→ **Objective 1**
Answer these questions about the tribunal decision:
(a) Where and on what date was the oral hearing of the appeal held?
(b) On what date was the claimant born?
(c) What income did the claimant report for 2012-3 in her reply of 25th June 2013?
→ **Objective 2**
Reproduce the tribunal decision word for word from "Decision and Hearing" to "directions given below.".

SP v HMRC
CTC/1260/2015
DECISION OF THE UPPER TRIBUNAL
(ADMINISTRATIVE APPEALS CHAMBER)
Decision and Hearing
This appeal by the claimant succeeds. In accordance with the provisions of section 12(2)(b)(i) of the Tribunals, Courts and Enforcement Act 2007 I set aside the decision of the First-tier Tribunal sitting in Fox Court (London) and made on 26th September 2014 under reference SC242/14/03683. I refer the matter to a completely differently constituted panel in the Social Entitlement Chamber of the First-tier Tribunal for a fresh hearing and decision in accordance with the directions given below.
I held an oral hearing of this appeal at Field House (London) on 12th April 2016. The claimant attended in person but was not represented. Her Majesty’s Revenue and Customs (HMRC) were represented by Tom Rainsbury of counsel and Ben Brzezicki, solicitor. I am grateful to them for their assistance.
Background and Procedure
The claimant is a woman who was born on 27th September 1970. At the relevant times she was claiming child tax credit (“CTC”). The amount of entitlement to this depends on the claimant’s income and the number and circumstances of the claimant’s children. Tax credit is dealt with in respect of tax years. At the start of entitlement HMRC make an initial decision based on estimated entitlement during the whole of a tax year (which is often based on that of the previous year), or during the rest of the tax year, depending on when the claim was made. A revised decision may be made during the tax year if circumstances change. A final decision is made after the end of the tax year when entitlement can be calculated on the basis of what actually happened rather than on what was predicted for the purposes of the initial decision.
I set out the facts as I understand them to be but I am not to be taken as making any finding of fact on any undisputed matter. It seems that the claimant was awarded £7494.85 tax credit for the tax year 2012-2013. On 22nd May 2013 HMRC sent her a form asking her to confirm her circumstances for the tax year 2012-3. This was the “Tax Credits Annual Declaration – year ended 5 April 2013”. On 25th June 2013 the claimant replied to the effect that her income during 2012-3 had been £11,000.

(Collected data)
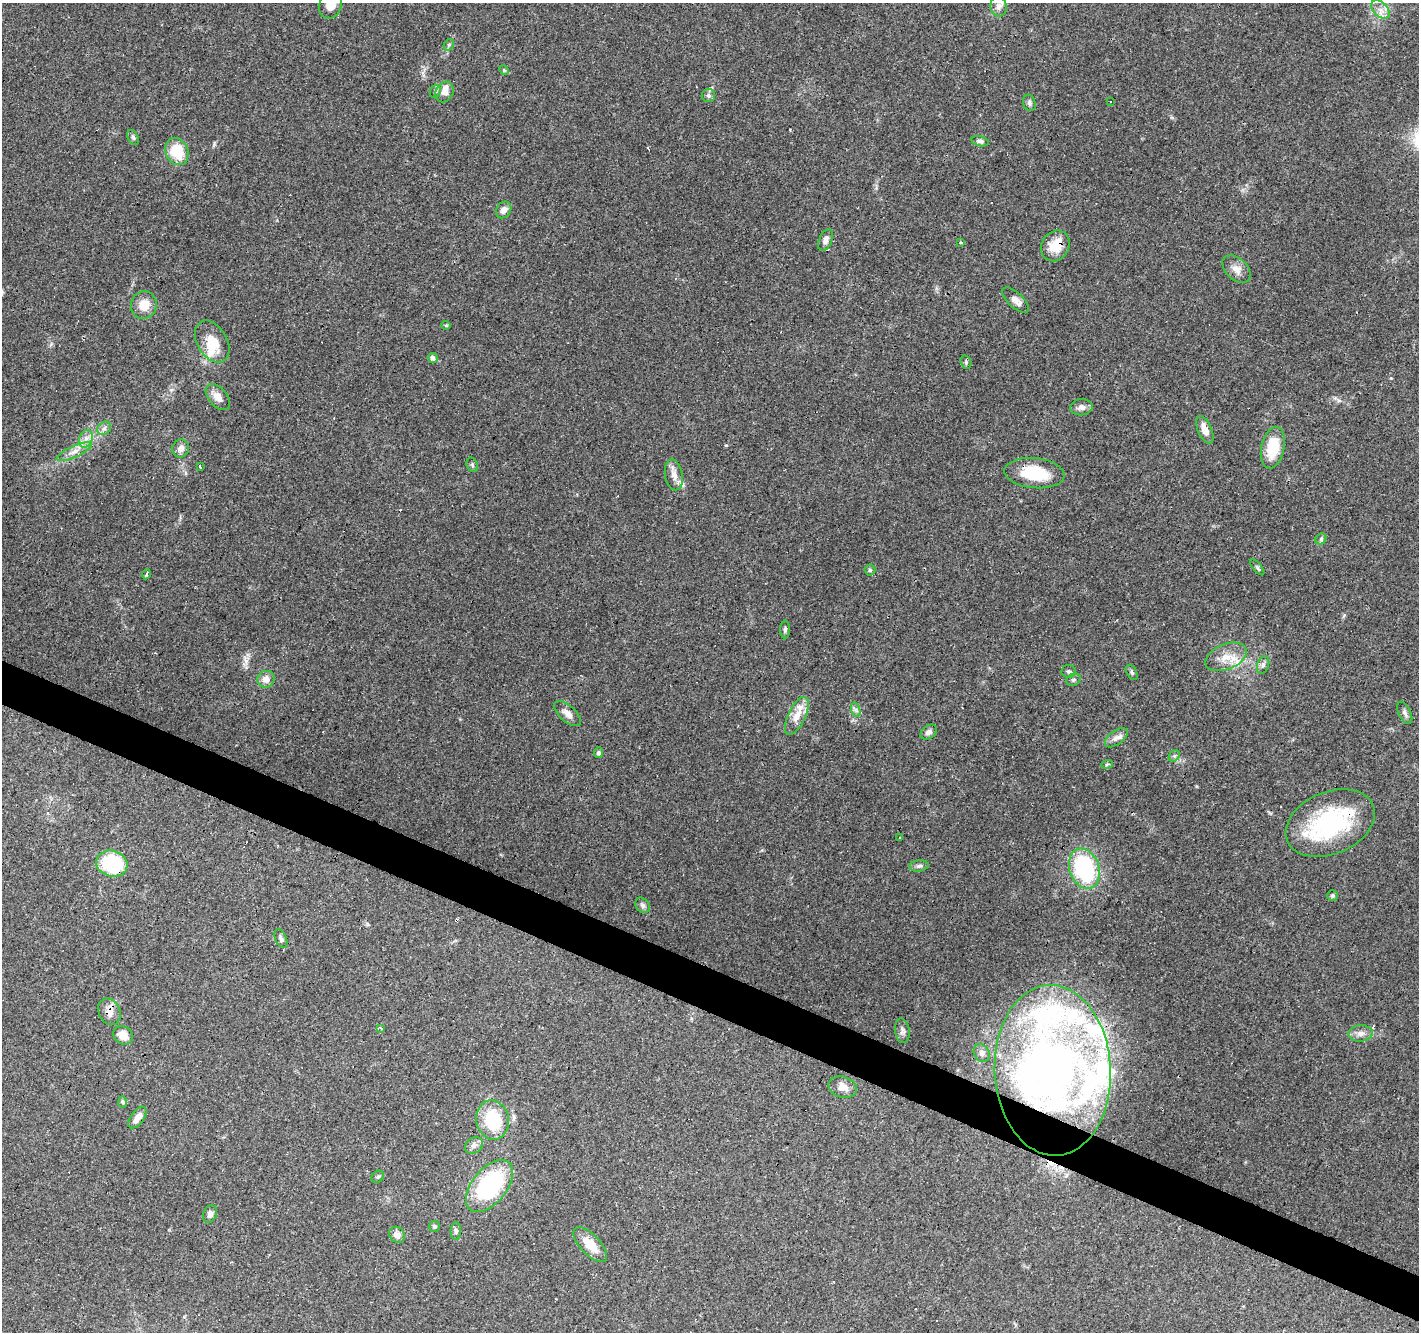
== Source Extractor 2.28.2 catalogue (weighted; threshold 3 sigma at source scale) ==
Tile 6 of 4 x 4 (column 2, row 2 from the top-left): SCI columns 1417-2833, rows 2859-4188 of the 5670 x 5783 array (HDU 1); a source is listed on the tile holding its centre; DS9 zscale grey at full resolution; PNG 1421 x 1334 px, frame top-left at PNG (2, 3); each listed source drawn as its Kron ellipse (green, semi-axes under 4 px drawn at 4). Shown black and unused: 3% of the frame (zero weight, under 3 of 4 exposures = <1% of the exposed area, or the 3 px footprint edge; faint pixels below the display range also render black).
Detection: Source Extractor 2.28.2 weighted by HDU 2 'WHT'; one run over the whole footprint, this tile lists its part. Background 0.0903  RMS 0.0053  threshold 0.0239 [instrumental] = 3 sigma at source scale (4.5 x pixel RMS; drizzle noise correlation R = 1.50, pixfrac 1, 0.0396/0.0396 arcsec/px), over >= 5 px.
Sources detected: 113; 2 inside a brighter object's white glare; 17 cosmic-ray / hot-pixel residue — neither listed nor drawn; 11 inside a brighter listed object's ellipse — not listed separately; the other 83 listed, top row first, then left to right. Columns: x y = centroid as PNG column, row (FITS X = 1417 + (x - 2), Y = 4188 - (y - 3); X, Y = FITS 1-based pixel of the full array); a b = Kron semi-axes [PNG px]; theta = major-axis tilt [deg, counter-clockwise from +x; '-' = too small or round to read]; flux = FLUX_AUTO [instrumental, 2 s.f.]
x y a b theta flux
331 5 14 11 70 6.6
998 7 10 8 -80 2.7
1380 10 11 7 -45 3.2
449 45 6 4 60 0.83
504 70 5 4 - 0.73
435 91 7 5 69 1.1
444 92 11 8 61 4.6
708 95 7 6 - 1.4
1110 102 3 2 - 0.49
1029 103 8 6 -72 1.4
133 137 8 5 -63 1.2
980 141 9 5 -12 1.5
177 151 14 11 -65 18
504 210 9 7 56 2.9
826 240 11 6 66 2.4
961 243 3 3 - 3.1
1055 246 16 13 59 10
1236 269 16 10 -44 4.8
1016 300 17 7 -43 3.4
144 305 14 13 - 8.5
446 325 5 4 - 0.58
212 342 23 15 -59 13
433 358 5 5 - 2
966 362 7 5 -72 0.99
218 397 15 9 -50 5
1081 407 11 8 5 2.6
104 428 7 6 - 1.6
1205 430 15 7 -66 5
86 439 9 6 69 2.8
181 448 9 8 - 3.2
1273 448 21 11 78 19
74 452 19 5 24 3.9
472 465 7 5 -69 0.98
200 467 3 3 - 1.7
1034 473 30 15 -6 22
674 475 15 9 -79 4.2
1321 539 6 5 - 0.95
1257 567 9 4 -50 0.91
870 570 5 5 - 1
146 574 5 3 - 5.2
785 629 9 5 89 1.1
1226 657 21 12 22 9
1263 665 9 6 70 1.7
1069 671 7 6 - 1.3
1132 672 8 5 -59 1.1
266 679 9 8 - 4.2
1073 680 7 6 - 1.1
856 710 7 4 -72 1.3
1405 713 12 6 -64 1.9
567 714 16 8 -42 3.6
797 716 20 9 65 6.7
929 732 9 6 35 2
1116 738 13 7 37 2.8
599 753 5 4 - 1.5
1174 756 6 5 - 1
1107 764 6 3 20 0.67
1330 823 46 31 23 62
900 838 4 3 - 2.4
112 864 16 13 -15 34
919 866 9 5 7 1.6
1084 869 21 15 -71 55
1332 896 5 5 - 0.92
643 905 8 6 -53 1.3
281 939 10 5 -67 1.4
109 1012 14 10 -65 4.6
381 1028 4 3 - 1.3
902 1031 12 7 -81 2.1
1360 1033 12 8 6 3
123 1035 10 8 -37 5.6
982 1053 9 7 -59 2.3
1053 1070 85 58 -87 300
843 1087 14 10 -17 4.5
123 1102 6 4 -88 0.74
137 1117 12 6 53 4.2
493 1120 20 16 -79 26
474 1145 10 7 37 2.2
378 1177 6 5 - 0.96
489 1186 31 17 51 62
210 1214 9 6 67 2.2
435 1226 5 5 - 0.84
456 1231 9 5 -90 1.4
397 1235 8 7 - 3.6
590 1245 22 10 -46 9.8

→ **Final answer 1**
(a) Field House (London), on 12th April 2016
(b) 27th September 1970
(c) £11,000

→ **Final answer 2**
Decision and Hearing
This appeal by the claimant succeeds. In accordance with the provisions of section 12(2)(b)(i) of the Tribunals, Courts and Enforcement Act 2007 I set aside the decision of the First-tier Tribunal sitting in Fox Court (London) and made on 26th September 2014 under reference SC242/14/03683. I refer the matter to a completely differently constituted panel in the Social Entitlement Chamber of the First-tier Tribunal for a fresh hearing and decision in accordance with the directions given below.